The picaresque form of the series means that Cradle to Grave is not really a sitcom, and not quite a comedy drama either. There are moments of high farce, but episodes aren’t structured around setpiece laughs. In common with Kay’s work, much of the humour comes from a comedy of recognition: phrases, habits and mannerisms that were forgotten are now rediscovered as shared memories. The pleasure of the series depends upon an investment in the characters’ lives that deepens with each episode, with Lucy Speed’s Bet a wry counterweight to Kay’s Spud. In tone and form, the closest comparison may be the American comedian Chris Rock’s Everybody Hates Chris. Both series pay attention to the ways in which family life, work and a teenager’s consciousness interact at a particular historical moment.

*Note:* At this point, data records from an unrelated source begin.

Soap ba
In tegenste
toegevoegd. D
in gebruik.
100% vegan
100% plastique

Yes, there are the period signifiers that some reviewers focused on. But what makes Cradle to Grave into a challenge to our own moment rather than some dewy-eyed exercise in nostalgia is its unfussy laying out of the conditions that produced Baker’s happiness: the family’s newly acquired council flat with a garden; Spud’s relatively stable job; a vibrant neighbourhood, full of spaces in which people could socialise; the thrill of a music culture at the peak of its powers.

It is only when Spud is forced to take redundancy from the docks that we get any sense that this working-class world is coming to an end. After the redundancy, Spud accepts a job as a security guard, in which his duties involve delivering mail to uppity office workers whom he hasn’t previously had to engage with. When one particularly self-important prig attempts to demean him, Spud bawls him out. But this flash of antagonism precedes an acknowledgement that this kind of work isn’t for him, and he walks out on the job. The series doesn’t dwell on it, but the demise of the docks is freighted with enormous cultural, political and symbolic weight. Canary Wharf and virtual capital will soon move in when the docks close, subduing organised labour en route to establishing its cheerless dominion.

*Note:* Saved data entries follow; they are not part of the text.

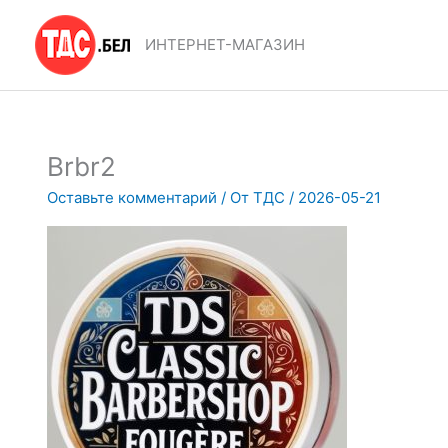
Перейти
к
ИНТЕРНЕТ-МАГАЗИН
содержимому
Brbr2
Оставьте комментарий
/ От
ТДС
/
2026-05-21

Kay’s other television role this year, Car Share, takes us deep into the featureless terrain of a country in which that dominion is assumed. Kay is much closer to home here than in Cradle to Grave, playing John Redmond, the assistant manager of a supermarket in Greater Manchester. Where Spud is all cockney ebullience, Redmond is gentle Lancastrian wit. The conceit sees him sharing a car journey to and from the supermarket with Kayleigh Kitson (Sian Gibson). As one chainstore and retail park succeeds another out of the car window, the commute to work gives an opportunity for fellowship that is lacking in isolated suburbs and in lives dominated by work. Both John and Kayleigh are on the edge of middle age, single, and the car is full of daydreamy yearnings and unspoken sadnesses. Gibson by no means plays second fiddle to Kay: Kayleigh is a fizzing mix of ditzy vulnerability, loneliness and an optimism that sometimes seems a curse as much as a boon.

The car soundtrack is provided by the fictional Forever FM, a perfectly observed simulation of the kind of radio station for which time begins around 1983 and ends about ten years later. For the most part, the tracks are as bland as the landscape through which the pair drive, but fantasy sequences taking flight from the music (and reminiscent of Dennis Potter) remind us that even the most insipid pop still possesses a transporting power.

Inevitably, there is the tantalising prospect of romance between Kayleigh and John, but that isn’t the most important thing: what’s alluring, for the characters as for us, is the proximity of two people and their worlds in this unexpected intimacy, the shared references alternating with moments of sudden incomprehension. Car Share, like Cradle to Grave – and Kay and Baker’s work in general – pricks the myth of the ordinary. It reminds us that all lives ache with unrealised possibilities, and surrealism is an everyday matter, if you are sensitive enough to tune into it.